Shapiro was born and raised in Brooklyn, New York, and attended Brooklyn College, where he earned a bachelor's degree in mathematics in 1933. In the 1934–1935 academic year, he did graduate work in mathematics and statistics at Columbia University but left to work in Home Relief, a Depression-era program in New York City. In early 1943, he went to Washington, D.C., where he worked for the Selective Service System. In 1944–1946, he served in the U.S. Navy.

After being discharged from the Navy in 1946, he joined the National Office of Vital Statistics (now the National Center for Health Statistics), a component of the Public Health Service. It was there he began his work in public health, with responsibility for birth and infant death statistics. Among his earliest published papers are several concerned with the development and completeness of birth registration data and applications of these statistical data to answer public health questions.

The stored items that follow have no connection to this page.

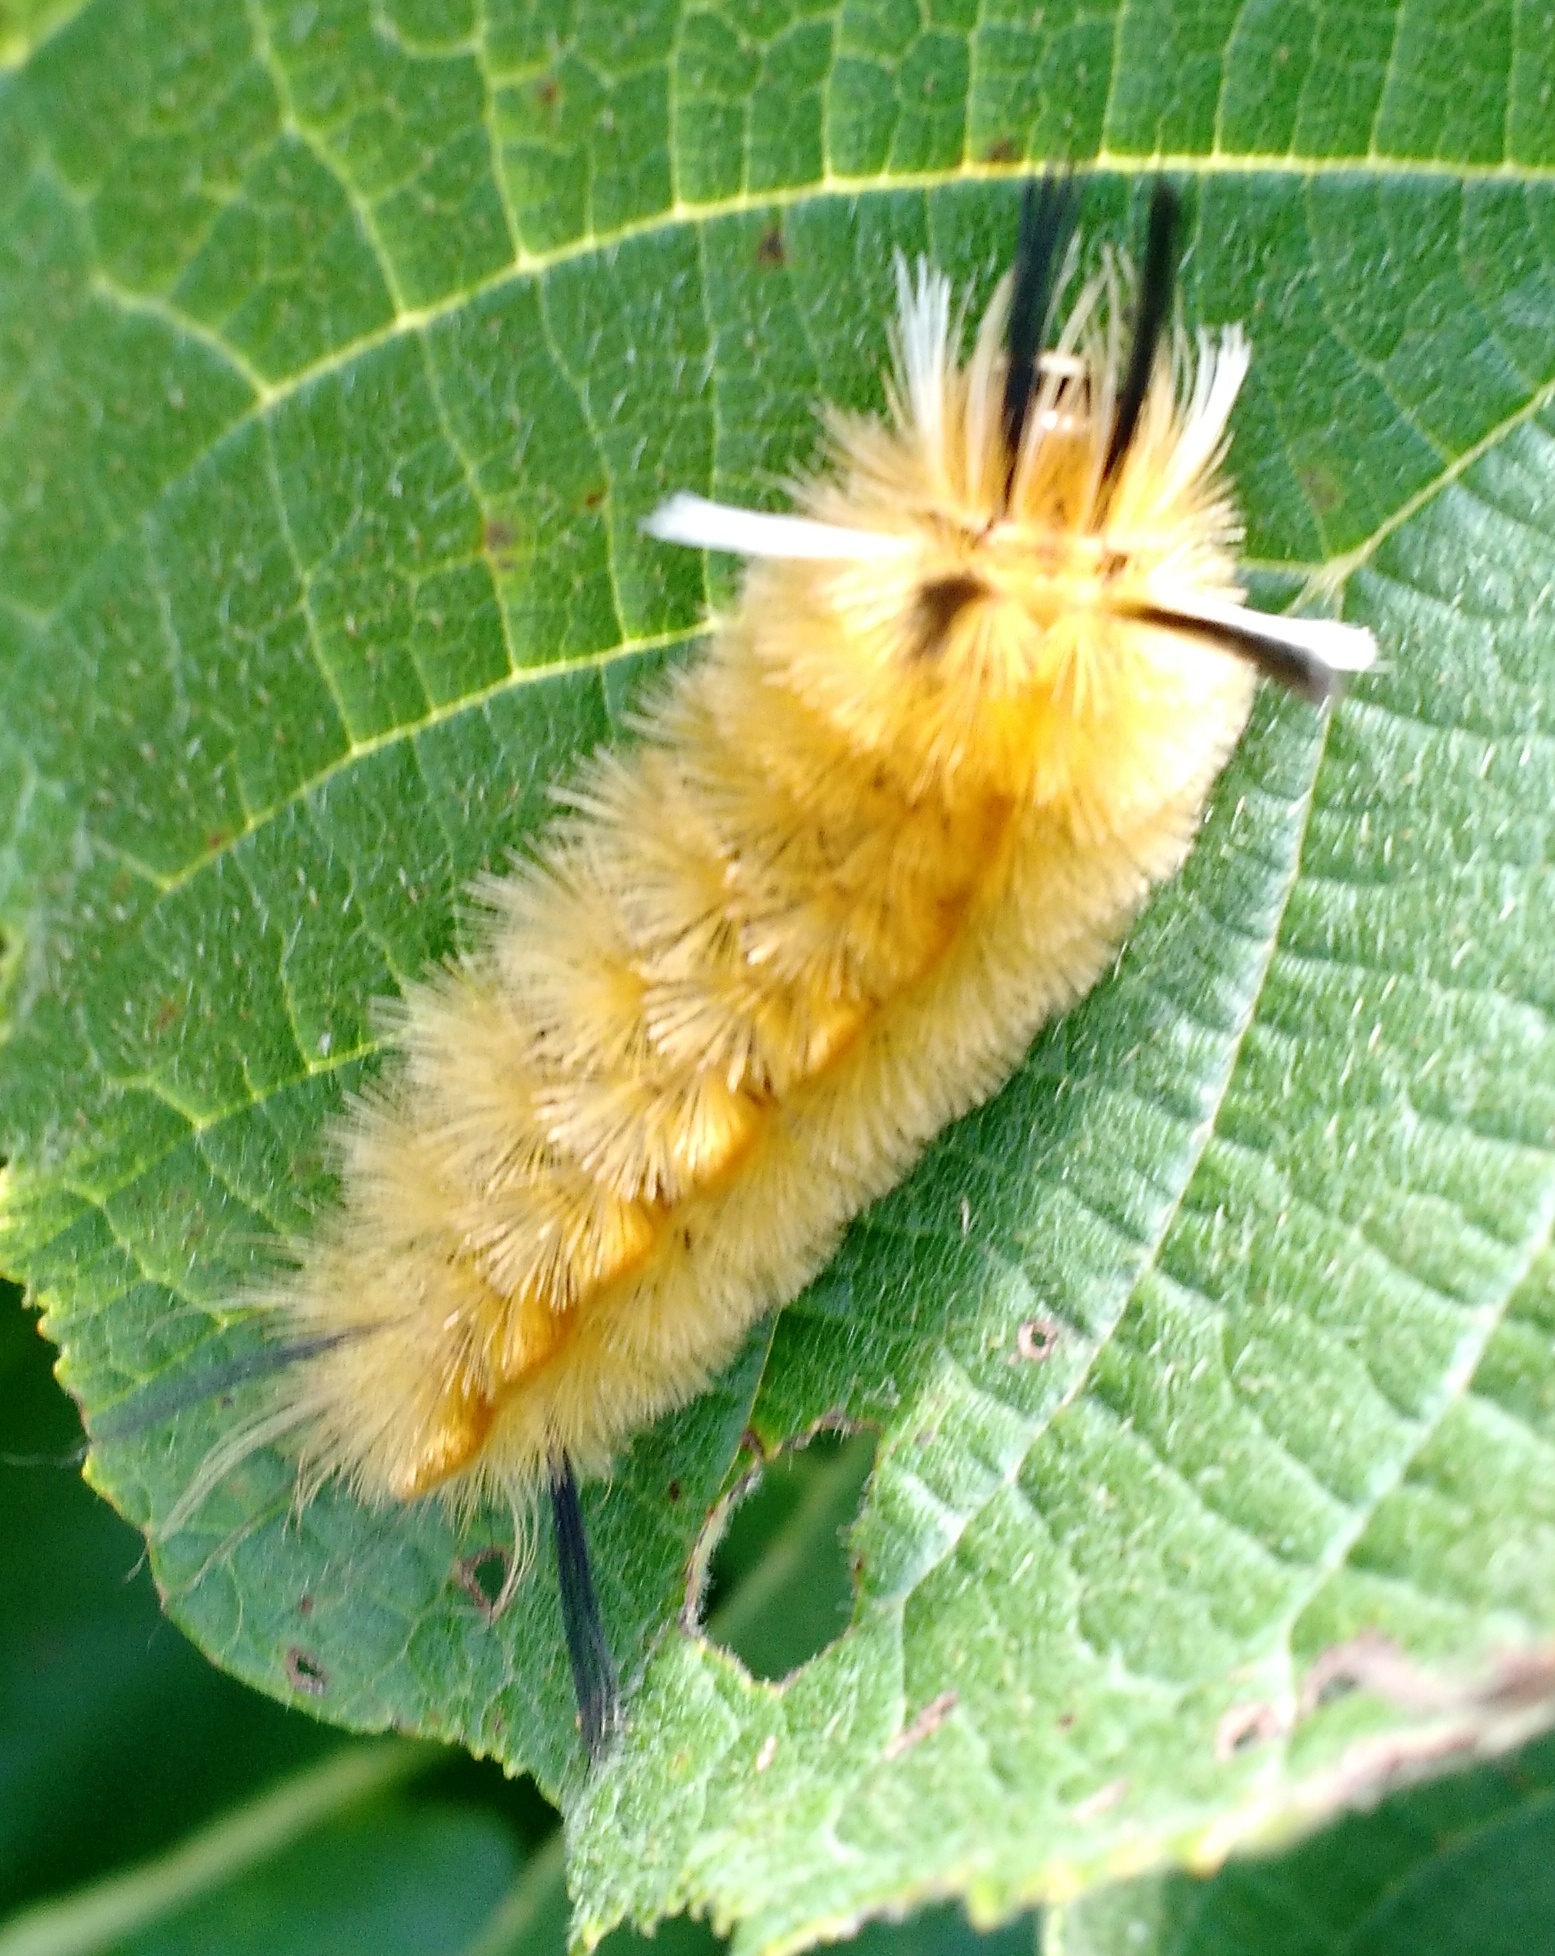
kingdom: Animalia
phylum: Arthropoda
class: Insecta
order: Lepidoptera
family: Erebidae
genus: Halysidota
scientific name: Halysidota tessellaris
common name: Banded tussock moth
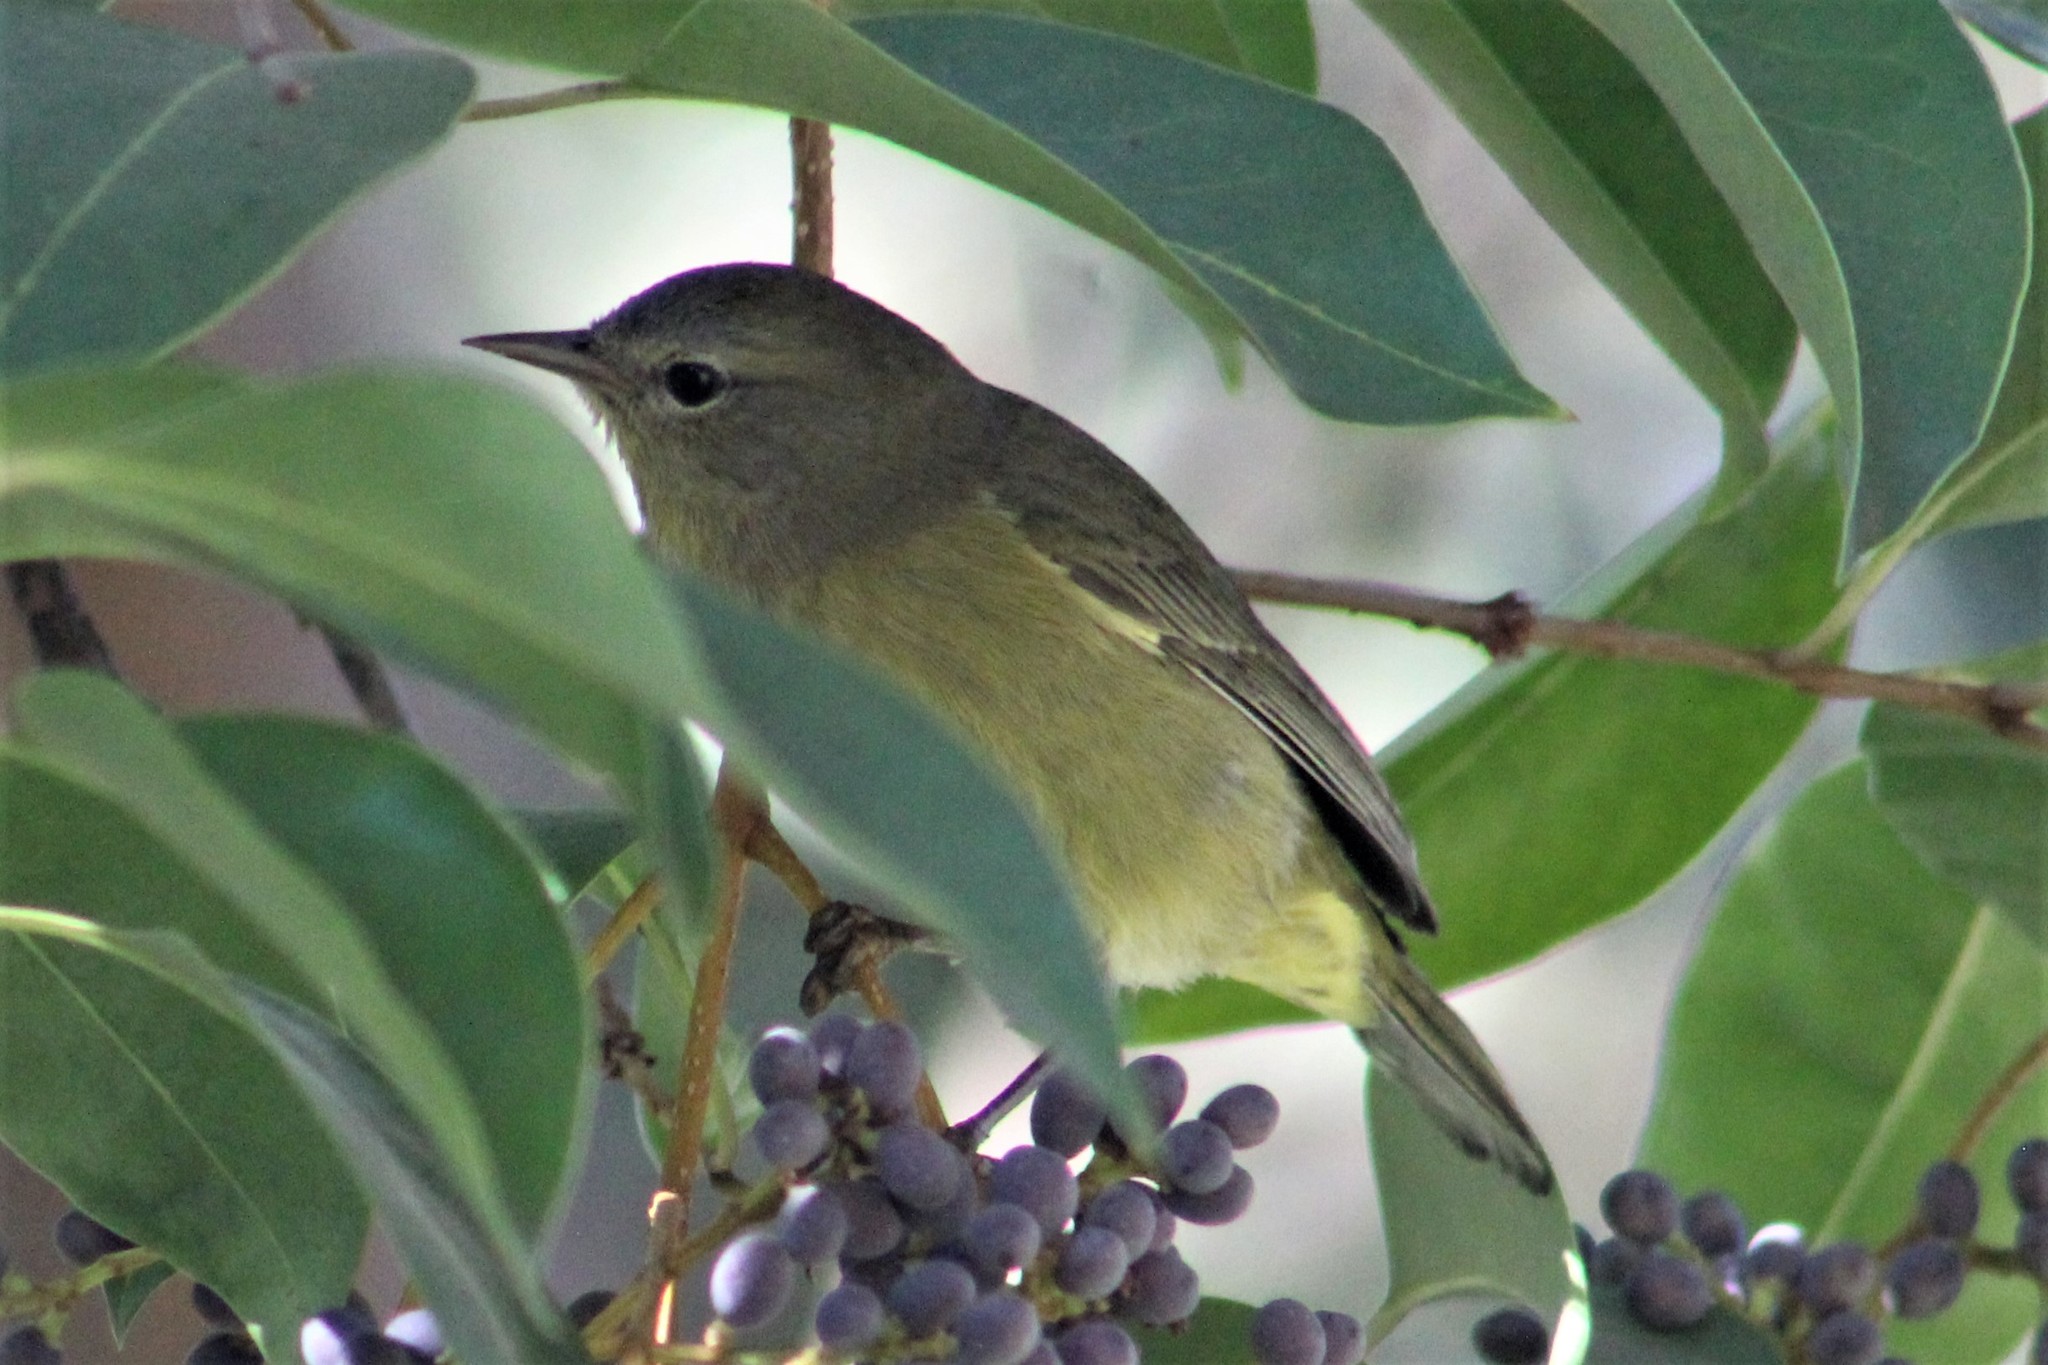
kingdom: Animalia
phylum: Chordata
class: Aves
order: Passeriformes
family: Parulidae
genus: Leiothlypis
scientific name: Leiothlypis celata
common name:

He spent a year (1954–1955) as senior study director at the National Opinion Research Center (NORC) in Chicago, developing research designs and questionnaires for national and local studies on health services use. He joined the Health Insurance Plan (HIP) of Greater New York in 1955 as associate director of Research and Statistics and was promoted to vice president and director of Research and Statistics in 1959.

His research at HIP focused initially on the effects of prepaid group practice on health outcomes. With Paul Densen and others, he authored two research papers in 1958 and 1960 comparing prematurity and perinatal mortality among HIP members and the general population; he reported that women in the HMO began prenatal care earlier and had lower prematurity and perinatal mortality rates and that this occurred for both White and non-White groups. Differences were also observed between women seeing private physicians and those seeing “general-service” physicians.

Concurrently with the perinatal-care work, he and Densen examined patterns of ambulatory services utilization and hospitalizations. They designed and implemented one of the very early, if not the first, routine collections of encounter data in a prepaid group practice plan to support research on patterns of service utilization. His work in mental health began with analyses of prescriptions for psychotropic medications and patterns of medical care related to mental illness. Shapiro also conducted research showing that encounters for elderly patients took more time than for adults under age 65. This provided the basis for higher capitation payments by Medicare for elderly enrollees.